A comparison of tools for multi-location real estate AI tracking
| Tool | City-level tracking | Content gap analysis | AI content generation | Crawler logs | Price range |
|---|---|---|---|---|---|
| Promptwatch | Yes (state/city) | Yes | Yes | Yes | $99-$579/mo |
| Profound | Yes | Limited | No | No | Higher |
| Otterly.AI | Limited | No | No | No | Lower |
| BrightLocal | Local SEO only | No | No | No | $29-$49/mo |
| Peec AI | Basic | No | No | No | Lower |
For a real estate brand operating across multiple cities, the combination that makes the most sense is: Promptwatch for AI visibility tracking and content gap analysis, plus BrightLocal for managing the local SEO signals (reviews, citations, GBP) that feed into AI recommendations.
Common mistakes real estate brands make with AI visibility
Tracking only at the national level. Your brand might look fine in aggregate while being invisible in three of your top revenue markets. City-level tracking is not optional for multi-location brands.
Ignoring the review signals. AI engines weight reviews heavily. If your Miami office has 50 Google reviews and your competitor has 500, no amount of content optimization will fully close that gap. Review generation needs to be part of your AI visibility strategy.
Creating content for keywords instead of questions. Traditional SEO content optimized for "Miami real estate agent" doesn't perform as well in AI search as content that directly answers "who are the best real estate agents in Miami for buyers relocating from out of state?" The framing matters.
Not tracking competitor visibility. Knowing that you're not appearing is only half the picture. Knowing which competitors are appearing -- and why -- tells you what you need to do. Competitor heatmaps that show who's winning for each prompt and in which city are genuinely useful for prioritizing your efforts.
Treating AI visibility as a one-time project. AI models update continuously. A competitor can improve their visibility in a market within weeks if they're actively creating content. This requires ongoing monitoring, not a one-time audit.
The bigger picture
Real estate has always been a local business. What's changed is that the first touchpoint for many buyers and sellers is now a conversation with an AI engine, not a Google search. The brands that win in AI search are the ones that have given AI models something concrete to cite: specific neighborhood knowledge, genuine agent expertise, real market data, and a strong local reputation backed by reviews.

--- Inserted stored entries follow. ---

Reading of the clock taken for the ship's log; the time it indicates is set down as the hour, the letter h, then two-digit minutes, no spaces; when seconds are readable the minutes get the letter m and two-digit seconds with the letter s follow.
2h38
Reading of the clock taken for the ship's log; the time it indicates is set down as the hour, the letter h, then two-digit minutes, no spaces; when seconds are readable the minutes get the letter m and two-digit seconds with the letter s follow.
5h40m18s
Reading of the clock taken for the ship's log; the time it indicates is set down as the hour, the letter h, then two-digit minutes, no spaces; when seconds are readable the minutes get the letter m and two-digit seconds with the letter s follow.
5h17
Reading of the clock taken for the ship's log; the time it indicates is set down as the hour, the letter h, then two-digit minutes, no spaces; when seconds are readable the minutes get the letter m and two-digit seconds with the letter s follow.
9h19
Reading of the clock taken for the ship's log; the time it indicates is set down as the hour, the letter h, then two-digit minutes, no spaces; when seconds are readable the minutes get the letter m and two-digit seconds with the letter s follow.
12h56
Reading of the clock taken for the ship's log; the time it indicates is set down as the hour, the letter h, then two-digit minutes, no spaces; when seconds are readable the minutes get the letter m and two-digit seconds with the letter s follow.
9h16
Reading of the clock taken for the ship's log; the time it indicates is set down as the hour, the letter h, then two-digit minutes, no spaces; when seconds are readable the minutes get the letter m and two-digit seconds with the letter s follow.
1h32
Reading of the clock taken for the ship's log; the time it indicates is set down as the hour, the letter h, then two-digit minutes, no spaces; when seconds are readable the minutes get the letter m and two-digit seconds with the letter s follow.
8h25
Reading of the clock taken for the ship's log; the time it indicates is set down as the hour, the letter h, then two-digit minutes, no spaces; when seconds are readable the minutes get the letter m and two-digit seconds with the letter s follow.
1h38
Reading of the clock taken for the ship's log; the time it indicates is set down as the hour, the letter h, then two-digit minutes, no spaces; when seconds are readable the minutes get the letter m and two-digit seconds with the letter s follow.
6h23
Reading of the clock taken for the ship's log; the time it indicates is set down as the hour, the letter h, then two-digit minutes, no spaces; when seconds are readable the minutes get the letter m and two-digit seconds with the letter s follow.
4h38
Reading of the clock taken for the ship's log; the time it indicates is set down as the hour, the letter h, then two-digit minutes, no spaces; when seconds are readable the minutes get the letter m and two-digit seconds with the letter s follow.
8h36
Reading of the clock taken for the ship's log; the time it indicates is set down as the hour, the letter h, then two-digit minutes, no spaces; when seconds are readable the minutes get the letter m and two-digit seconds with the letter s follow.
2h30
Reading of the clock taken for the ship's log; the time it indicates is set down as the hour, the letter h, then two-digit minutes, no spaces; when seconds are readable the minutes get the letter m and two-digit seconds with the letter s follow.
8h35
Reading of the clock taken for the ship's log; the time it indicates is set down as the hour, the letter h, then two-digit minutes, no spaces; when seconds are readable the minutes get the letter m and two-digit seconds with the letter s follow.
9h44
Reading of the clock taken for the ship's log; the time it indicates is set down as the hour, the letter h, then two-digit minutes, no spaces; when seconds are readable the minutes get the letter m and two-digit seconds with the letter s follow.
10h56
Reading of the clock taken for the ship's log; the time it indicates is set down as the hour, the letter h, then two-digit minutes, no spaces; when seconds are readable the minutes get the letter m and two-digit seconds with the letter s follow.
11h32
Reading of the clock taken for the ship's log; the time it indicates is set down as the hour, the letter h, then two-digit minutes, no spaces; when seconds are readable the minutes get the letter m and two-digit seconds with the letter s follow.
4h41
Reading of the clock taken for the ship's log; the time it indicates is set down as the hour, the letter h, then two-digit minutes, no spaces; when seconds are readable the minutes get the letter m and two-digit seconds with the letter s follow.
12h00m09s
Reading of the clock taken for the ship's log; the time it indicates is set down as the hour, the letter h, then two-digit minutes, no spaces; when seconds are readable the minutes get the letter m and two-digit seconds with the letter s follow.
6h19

City-level tracking is what makes this manageable at scale. Instead of guessing why your Denver office is underperforming in AI recommendations, you can see exactly which prompts you're missing, which competitors are winning those prompts, and what content you need to create to close the gap.
The brands building this infrastructure now -- prompt libraries per market, regular tracking cycles, content tied to specific neighborhoods and buyer questions -- will have a significant advantage as AI search continues to take share from traditional search. The window for first-mover advantage in most local markets is still open. Not for much longer.